What is perpetual motion? Will it work in space?
The term "perpetual motion" is usually used to refer to a class of imaginary machines that are supposed to operate perpetually without any imput of energy: no fuel. As concieved of by misguided inventors, the point is always to get the machine to both 1.) do some kind of useful work, and 2.) also do the work of operating itself.
It is very easy to think such a machine up, and even draw a design on paper, but none of them has ever worked when some physical version of the machine was actually built. A beginning level course in physics is all it takes to gain enough understanding to realize that such a thing is just not physically possible.
The notion of continuing, non-stop motion is quite a bit different and does, in fact, exist. If you put something into motion it will stay in motion unless something interacts with it to stop it. This is clearly evident in space. Here on earth the forces of gravity and friction are constantly exerted on everything and work to eventually stop any motion that gets started.
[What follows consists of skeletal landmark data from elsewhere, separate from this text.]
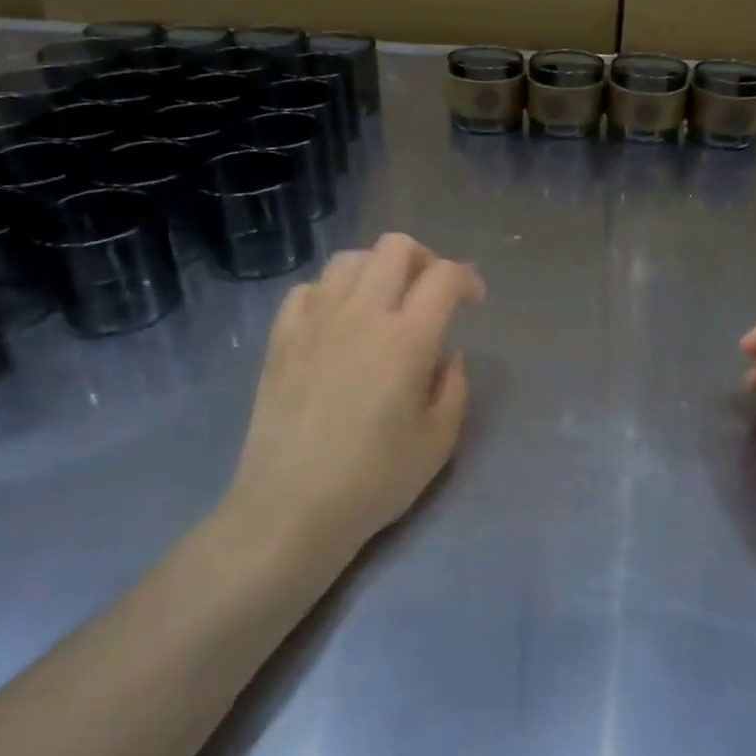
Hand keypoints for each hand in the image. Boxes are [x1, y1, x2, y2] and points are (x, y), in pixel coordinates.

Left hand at [227, 233, 484, 560]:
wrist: (290, 508)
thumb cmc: (374, 480)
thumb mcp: (439, 441)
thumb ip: (455, 388)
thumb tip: (449, 355)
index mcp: (407, 339)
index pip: (443, 277)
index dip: (467, 279)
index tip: (474, 301)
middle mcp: (361, 314)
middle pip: (395, 247)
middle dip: (423, 258)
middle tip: (430, 292)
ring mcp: (314, 321)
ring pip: (348, 259)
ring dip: (376, 269)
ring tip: (383, 302)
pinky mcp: (281, 338)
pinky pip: (307, 289)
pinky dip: (330, 292)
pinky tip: (337, 321)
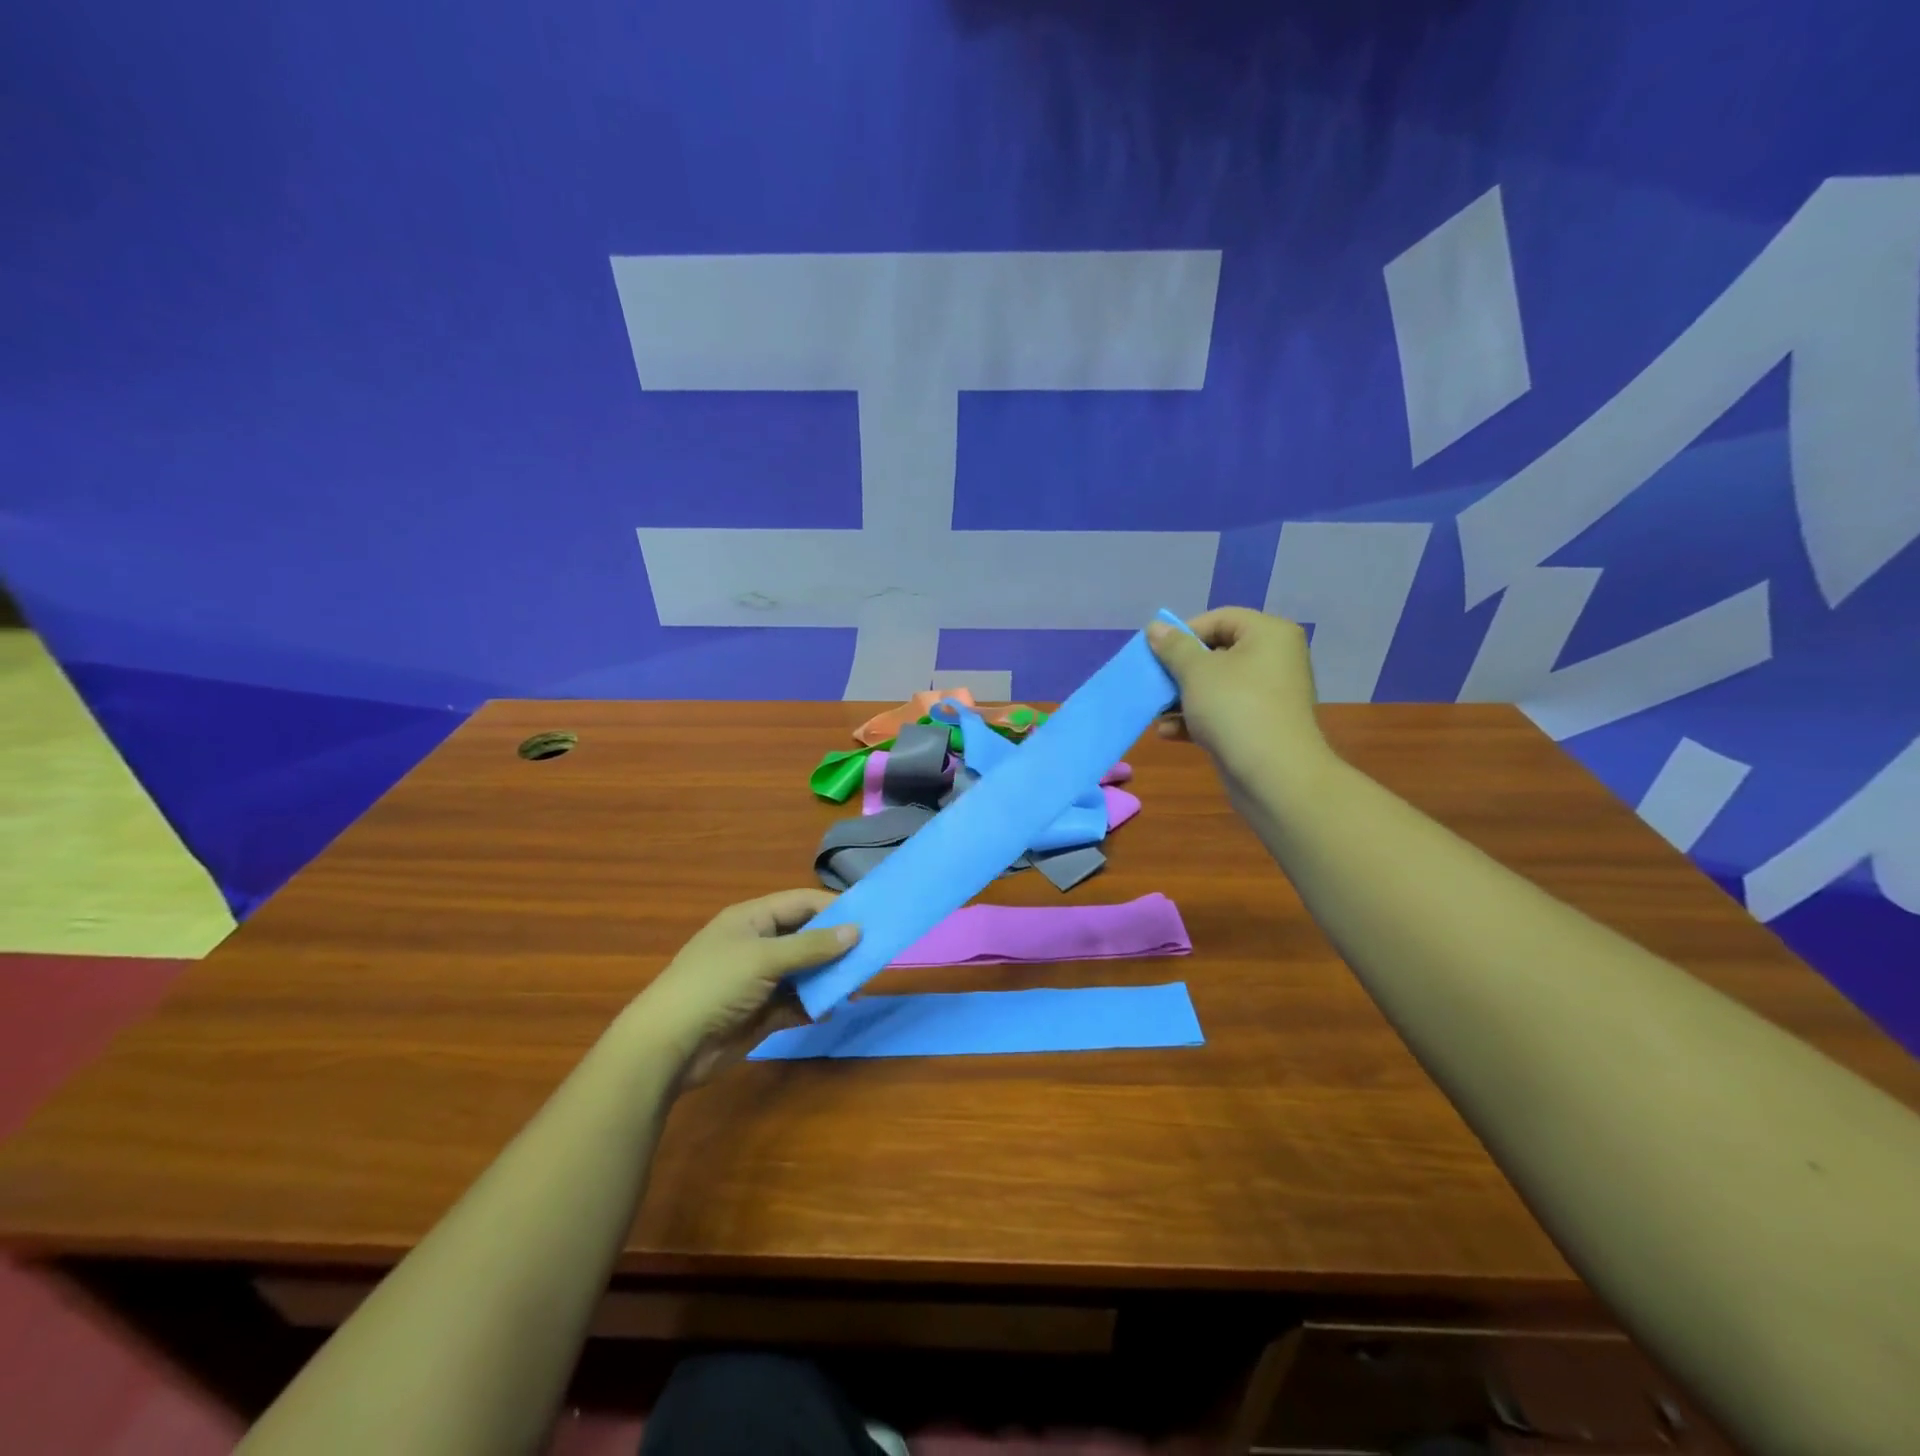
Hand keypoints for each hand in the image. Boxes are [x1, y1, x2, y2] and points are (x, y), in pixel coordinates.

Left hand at [633, 889, 858, 1086]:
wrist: (668, 1046)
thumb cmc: (714, 986)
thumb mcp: (764, 958)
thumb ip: (812, 946)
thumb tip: (856, 930)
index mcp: (752, 919)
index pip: (801, 903)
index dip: (834, 908)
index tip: (869, 919)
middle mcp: (757, 945)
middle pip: (806, 938)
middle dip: (837, 946)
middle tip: (871, 956)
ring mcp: (759, 980)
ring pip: (805, 972)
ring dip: (829, 978)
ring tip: (856, 988)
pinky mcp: (761, 1013)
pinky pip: (796, 1003)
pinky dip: (814, 1006)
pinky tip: (831, 1011)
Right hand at [1146, 608, 1335, 812]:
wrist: (1274, 776)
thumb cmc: (1235, 709)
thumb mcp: (1196, 672)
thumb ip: (1173, 647)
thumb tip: (1156, 627)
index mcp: (1268, 634)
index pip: (1219, 619)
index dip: (1184, 633)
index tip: (1156, 653)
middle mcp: (1273, 659)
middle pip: (1215, 653)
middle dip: (1179, 670)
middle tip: (1153, 682)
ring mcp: (1267, 695)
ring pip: (1215, 686)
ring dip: (1181, 697)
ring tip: (1155, 711)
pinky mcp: (1258, 726)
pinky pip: (1221, 712)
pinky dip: (1195, 719)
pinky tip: (1167, 732)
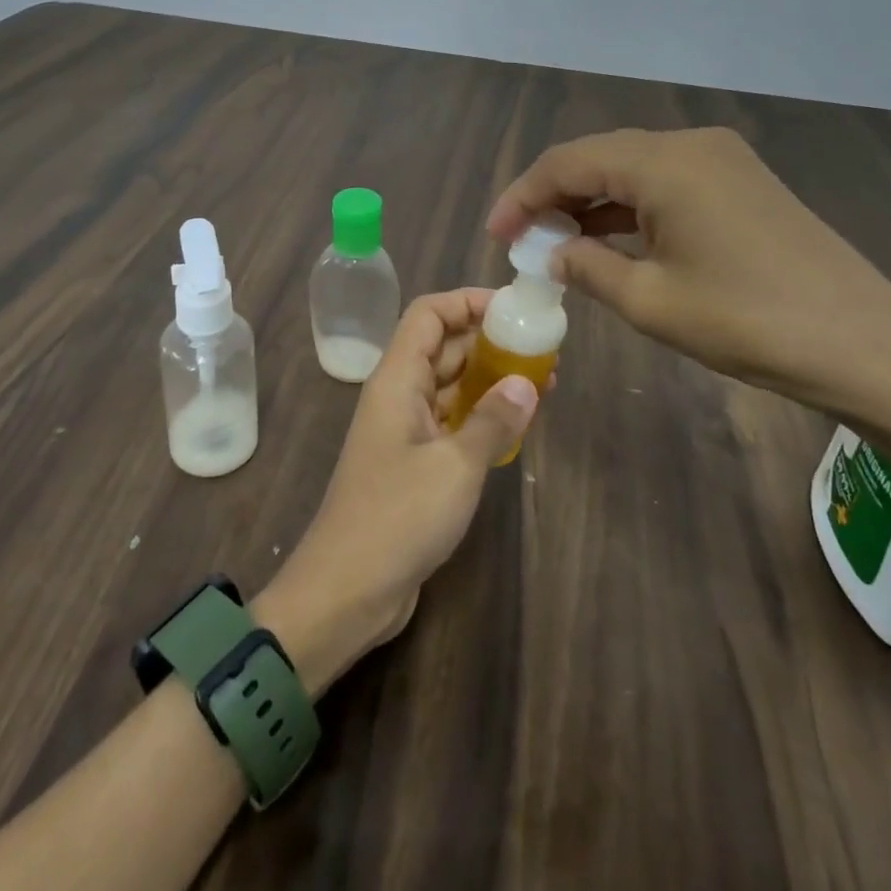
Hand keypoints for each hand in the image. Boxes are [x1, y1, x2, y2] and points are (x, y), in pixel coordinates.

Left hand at [254, 289, 539, 693]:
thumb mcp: (455, 467)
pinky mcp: (414, 461)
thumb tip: (527, 383)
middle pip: (443, 346)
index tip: (514, 309)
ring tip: (543, 382)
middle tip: (543, 349)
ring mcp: (405, 429)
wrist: (347, 590)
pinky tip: (517, 422)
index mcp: (397, 378)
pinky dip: (481, 413)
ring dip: (491, 378)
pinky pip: (451, 419)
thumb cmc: (398, 517)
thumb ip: (493, 420)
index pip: (428, 314)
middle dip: (490, 340)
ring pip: (450, 384)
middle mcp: (399, 394)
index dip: (468, 301)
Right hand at [487, 127, 890, 406]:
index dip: (523, 195)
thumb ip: (588, 267)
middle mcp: (690, 145)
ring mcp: (721, 161)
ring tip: (555, 243)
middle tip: (522, 239)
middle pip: (599, 158)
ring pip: (632, 170)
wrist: (866, 345)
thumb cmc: (749, 322)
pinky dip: (629, 209)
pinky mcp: (741, 184)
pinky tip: (609, 241)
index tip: (496, 234)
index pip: (569, 162)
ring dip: (591, 203)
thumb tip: (555, 252)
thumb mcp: (651, 301)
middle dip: (554, 196)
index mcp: (664, 162)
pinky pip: (666, 185)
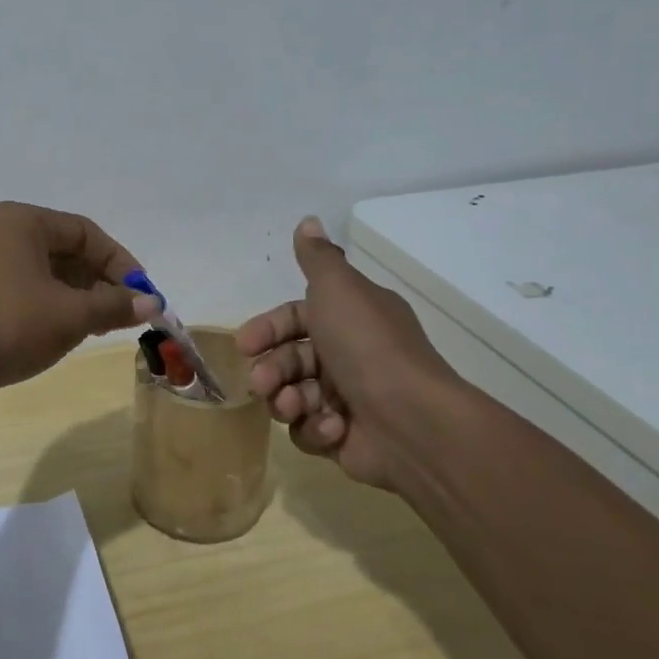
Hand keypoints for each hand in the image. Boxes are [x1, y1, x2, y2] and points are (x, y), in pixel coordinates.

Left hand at [0, 202, 161, 395]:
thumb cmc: (6, 324)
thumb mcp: (69, 315)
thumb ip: (113, 306)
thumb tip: (152, 303)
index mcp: (21, 221)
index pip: (86, 233)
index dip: (120, 263)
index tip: (142, 295)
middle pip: (63, 251)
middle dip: (97, 283)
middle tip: (120, 315)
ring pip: (41, 272)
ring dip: (73, 297)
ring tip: (93, 328)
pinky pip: (18, 288)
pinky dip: (45, 305)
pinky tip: (55, 333)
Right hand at [237, 216, 469, 489]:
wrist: (412, 422)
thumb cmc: (368, 348)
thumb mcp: (339, 289)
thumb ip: (318, 257)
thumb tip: (308, 220)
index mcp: (352, 319)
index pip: (296, 318)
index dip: (268, 329)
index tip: (245, 344)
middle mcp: (349, 355)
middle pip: (289, 359)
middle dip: (271, 371)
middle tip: (263, 383)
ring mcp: (347, 399)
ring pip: (292, 395)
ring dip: (286, 400)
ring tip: (294, 407)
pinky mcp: (344, 438)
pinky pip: (309, 430)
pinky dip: (315, 429)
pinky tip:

Newton's first law is: "A body in motion or at rest will tend to stay in motion or at rest, unless acted on by an outside force." Here on earth that "outside force" is everywhere and nothing stays in motion for very long.
In space things will stay in motion forever unless they hit something else.
Even in space, though, there is no possibility of a machine that can do work and also operate itself. As soon as you make it interact with something to do work on it you have subjected it to that "outside force" which will bring it to a halt.
Excellent response, Zoob. I'll just add that here on Earth, the closest thing to perpetual motion would probably be the current in a superconductor ring. Even then, though, a lot of energy must be expended to keep the temperature in the superconduction range.
Thank you, sir.
A perpetual motion machine won't work in space. No matter how far you get away form a Mass gravity will always effect it(but the strength decreases) the machine and eventually you'll probably encounter another mass. So it will slow down but it will keep moving.
The laws of thermodynamics forbid motion [at least above quantum scales] without paying taxes. On earth, objects in motion pay frictional taxes. In space, objects in motion pay gravitational taxes [e.g., binary neutron star systems].
And just what is the government doing with all our tax calories?
Securing oil supplies last time I checked.
Isn't every atom in the universe a perfect example of perpetual motion?
And how about the Earth moving through space? Or the stars, et cetera.
Not quite, like any other perpetual "machine", it would have to never come into contact with another atom (or interact at all).
I'm not sure I understand your response.
These cases are covered in Chronos' answer:
Which I take to mean that anything moving where it is influenced by the gravitation field of anything else is being acted on by an outside force and experiences a corresponding change in its state of motion.
This means that what I said in my first post:
is not, strictly speaking, true, since gravity extends throughout space, however much attenuated by distance, and would have some tiny effect of anything, no matter how far it it from anything else.